The third patch, WIP: intel/compiler: Refactor a bunch of patterns from Gen8 to a common place
shows how it might look if common parts were factored out. As generations get farther apart, a smaller percentage of the whole is common. Having some things extracted to a common place that aren't used by all generations (e.g., if 64-bit float support was extracted) makes it more difficult to diff the md
files to see the difference between generations.

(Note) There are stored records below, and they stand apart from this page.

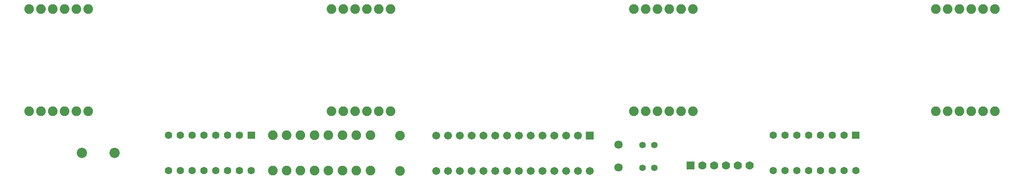
<source format=gts>
G04 Layer: TopSolderMaskLayer*
G04 EasyEDA v6.1.34, Sun, 05 May 2019 19:16:01 GMT*
G04 77ecd07a251a4821b54f13b313e443d2,d2a06957bfed4711b46dd7a2d4eaa8b9,10*
G04 Gerber Generator version 0.2*
G04 Scale: 100 percent, Rotated: No, Reflected: No *
G04 Dimensions in millimeters *
G04 leading zeros omitted , absolute positions ,3 integer and 3 decimal *
%FSLAX33Y33*%
%MOMM*%
G90*
G71D02*

%ADD13C,1.397000*%
%ADD28C,2.082800*%
%ADD30C,1.600200*%
%ADD31C,1.703197*%
%ADD33C,1.803197*%
%ADD34C,1.778000*%
%ADD35R,1.778000X1.778000*%
%ADD36C,2.203196*%

%LPD*%
G54D28*
G01X96750Y16941D03*
G01X99290Y16941D03*
G01X101830Y16941D03*
G01X104370Y16941D03*
G01X106910Y16941D03*
G01X109450Y16941D03*
G01X109450Y38938D03*
G01X106910Y38938D03*
G01X104370Y38938D03*
G01X101830Y38938D03*
G01X99290Y38938D03*
G01X96750Y38938D03*
G01X161749Y16941D03*
G01X164289Y16941D03*
G01X166829Y16941D03*
G01X169369Y16941D03*
G01X171909Y16941D03*
G01X174449Y16941D03*
G01X174449Y38938D03*
G01X171909Y38938D03*
G01X169369Y38938D03*
G01X166829Y38938D03*
G01X164289Y38938D03*
G01X161749Y38938D03*
G01X31750Y16941D03*
G01X34290Y16941D03*
G01X36830Y16941D03*
G01X39370Y16941D03*
G01X41910Y16941D03*
G01X44450Y16941D03*
G01X44450Y38938D03*
G01X41910Y38938D03*
G01X39370Y38938D03*
G01X36830Y38938D03*
G01X34290Y38938D03*
G01X31750Y38938D03*
G36*
G01X78689Y10949D02*
G01X78689Y12550D01*
G01X80289Y12550D01*
G01X80289Y10949D01*
G01X78689Y10949D01*
G37*
G54D30*
G01X76950Y11750D03*
G01X74410Y11750D03*
G01X71870Y11750D03*
G01X69330Y11750D03*
G01X66790Y11750D03*
G01X64250Y11750D03*
G01X61710Y11750D03*
G01X61710Y4130D03*
G01X64250Y4130D03*
G01X66790Y4130D03*
G01X69330Y4130D03*
G01X71870Y4130D03*
G01X74410Y4130D03*
G01X76950Y4130D03*
G01X79490Y4130D03*
G36*
G01X208688Y10949D02*
G01X208688Y12550D01*
G01X210289Y12550D01*
G01X210289Y10949D01*
G01X208688Y10949D01*
G37*
G01X206950Y11750D03*
G01X204410Y11750D03*
G01X201870Y11750D03*
G01X199330Y11750D03*
G01X196790Y11750D03*
G01X194250Y11750D03*
G01X191710Y11750D03*
G01X191710Y4130D03*
G01X194250Y4130D03*
G01X196790Y4130D03*
G01X199330Y4130D03*
G01X201870Y4130D03*
G01X204410Y4130D03*
G01X206950Y4130D03*
G01X209490Y4130D03*
G54D28*
G01X226750Y16941D03*
G01X229290Y16941D03*
G01X231830Y16941D03*
G01X234370Y16941D03*
G01X236910Y16941D03*
G01X239450Y16941D03*
G01X239450Y38938D03*
G01X236910Y38938D03*
G01X234370Y38938D03*
G01X231830Y38938D03*
G01X229290Y38938D03*
G01X226750Y38938D03*
G01X90099Y4130D03*
G01X90099Y11750D03*
G01X87099Y4130D03*
G01X87099Y11750D03*
G01X84099Y4130D03*
G01X84099Y11750D03*
G01X105100Y4130D03*
G01X105100Y11750D03*
G01X102100Y4130D03*
G01X102100Y11750D03*
G01X99100Y4130D03*
G01X99100Y11750D03*
G01X96099Y4130D03*
G01X96099Y11750D03*
G01X93100Y4130D03*
G01X93100Y11750D03*
G54D31*
G01X119253Y4064D03*
G01X121793Y4064D03*
G01X124333Y4064D03*
G01X126873Y4064D03*
G01X129413Y4064D03*
G01X131953Y4064D03*
G01X134493Y4064D03*
G01X137033Y4064D03*
G01X139573Y4064D03*
G01X142113Y4064D03*
G01X144653Y4064D03*
G01X147193Y4064D03*
G01X149733Y4064D03*
G01X152273Y4064D03*
G01X119253Y11684D03*
G01X121793Y11684D03*
G01X124333Y11684D03*
G01X126873Y11684D03*
G01X129413Y11684D03*
G01X131953Y11684D03*
G01X134493Y11684D03*
G01X137033Y11684D03*
G01X139573Y11684D03*
G01X142113Y11684D03*
G01X144653Y11684D03*
G01X147193Y11684D03*
G01X149733Y11684D03*
G36*
G01X151422Y10833D02*
G01X151422Y12534D01*
G01X153123Y12534D01*
G01X153123Y10833D01*
G01X151422Y10833D01*
G37*
G54D33*
G01X158496Y4826D03*
G01X158496Y9726D03*
G54D13*
G01X166141Y9601D03*
G01X163601Y9601D03*
G01X166141Y4762D03*
G01X163601Y4762D03*
G54D28*
G01X111506Y4064D03*
G01X111506Y11684D03*
G54D34*
G01X186690Y5207D03*
G01X184150Y5207D03*
G01X181610Y5207D03*
G01X179070Y5207D03*
G01X176530Y5207D03*
G54D35*
G01X173990Y5207D03*
G54D36*
G01X43099Y7940D03*
G01X50099Y7940D03*
M00*
M02*

</source>
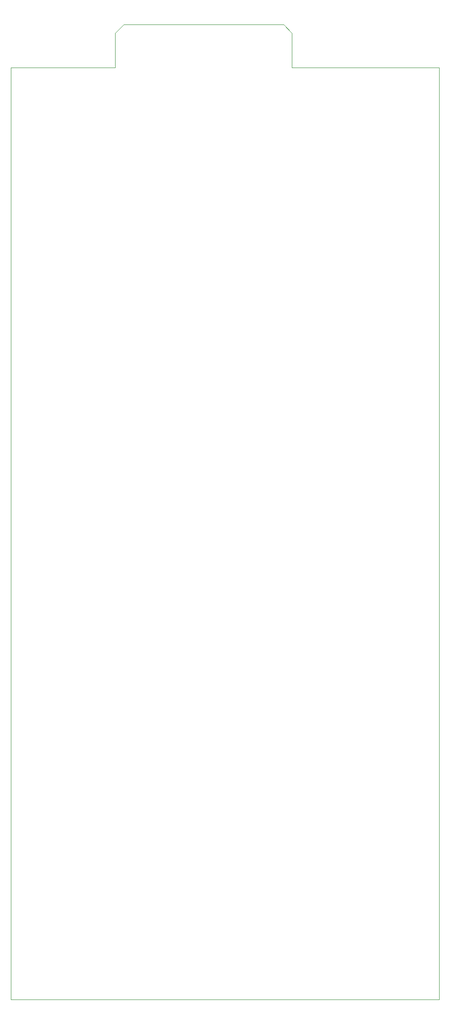
<source format=gbr>
%TF.GenerationSoftware,KiCad,Pcbnew,7.0.8*%
%TF.CreationDate,2023-10-09T09:06:24+01:00*%
%TF.ProjectId,CCC_rig_driver,4343435f-7269-4675-9f64-72697665722e,rev?*%
%TF.SameCoordinates,Original*%
%TF.FileFunction,Profile,NP*%
%FSLAX46Y46*%
G04 Gerber Fmt 4.6, Leading zero omitted, Abs format (unit mm)*
G04 Created by KiCad (PCBNEW 7.0.8) date 2023-10-09 09:06:24*
%MOMM*%
%LPD*%
G01*
G04 APERTURE LIST*
%TA.AperFunction,Profile*%
%ADD10C,0.100000*%
%TD*%
%TA.AperFunction,Profile*%
%ADD11C,0.120000*%
%TD*%
G04 APERTURE END LIST*
D10*
X11997743Y-193994016D02*
X11997743Y-19994016D01*
X31490000Y-19994600D02*
X11997743Y-19994016D01*
X64510000Y-19994600D02*
X91997743Y-19994016D01*
X11997743Y-193994016D02*
X91997743Y-193994016D01*
X91997743Y-19994016D02*
X91997743Y-193994016D01*
D11*
%TO.C,J6*%
X64510000Y-13620200D02*
X64510000Y-19994600D01*
X64510000Y-13620200D02*
X62909800Y-11994600D01*
X33090200Y-11994600D02*
X62909800Y-11994600D01*
X31490000Y-13620200D02*
X33090200Y-11994600D01*
X31490000Y-13620200D02*
X31490000Y-19994600D01*
%TD*%
M02*

</source>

I'm slightly leaning towards having the generations be free standing (i.e., dropping WIP: intel/compiler: Refactor a bunch of patterns from Gen8 to a common place
).
intel/compiler: Remove dead code from fs_visitor::prepare_alu_destination_and_sources
intel/compiler: Final clean up of fs_visitor::nir_emit_alu
The next two patches just clean up some dangling bits in brw_fs_nir.cpp
.
WIP: intel/gen8/compiler: Optimize arithmetic with type conversions
intel/compiler: Only GE and L modifiers are commutative for SEL
WIP: intel/gen8/compiler: Emit SEL for some bcsel patterns
intel/compiler: CSEL can do saturate
WIP: intel/gen8/compiler: Emit CSEL for some bcsel patterns
WIP: intel/compiler: Remove opt_peephole_csel pass
nir/search: Rearrange the type check for load_front_face and load_helper_invocation
nir/search: Match types for intrinsics that have a type set
WIP: intel/compiler: Add Boolean logic optimizations for Gen6 and Gen7
The final nine patches add four optimizations that pattern-based code generation make easy. I don't intend to land the last optimization as it actually hurts Gen6 and Gen7 due to poor scheduling. It is included for instructional purposes. The generator pattern in WIP: intel/gen8/compiler: Emit CSEL for some bcsel patterns
does not suffer from at least some of the bugs in the old optimization pass. See MR !2592 (merged) for more details.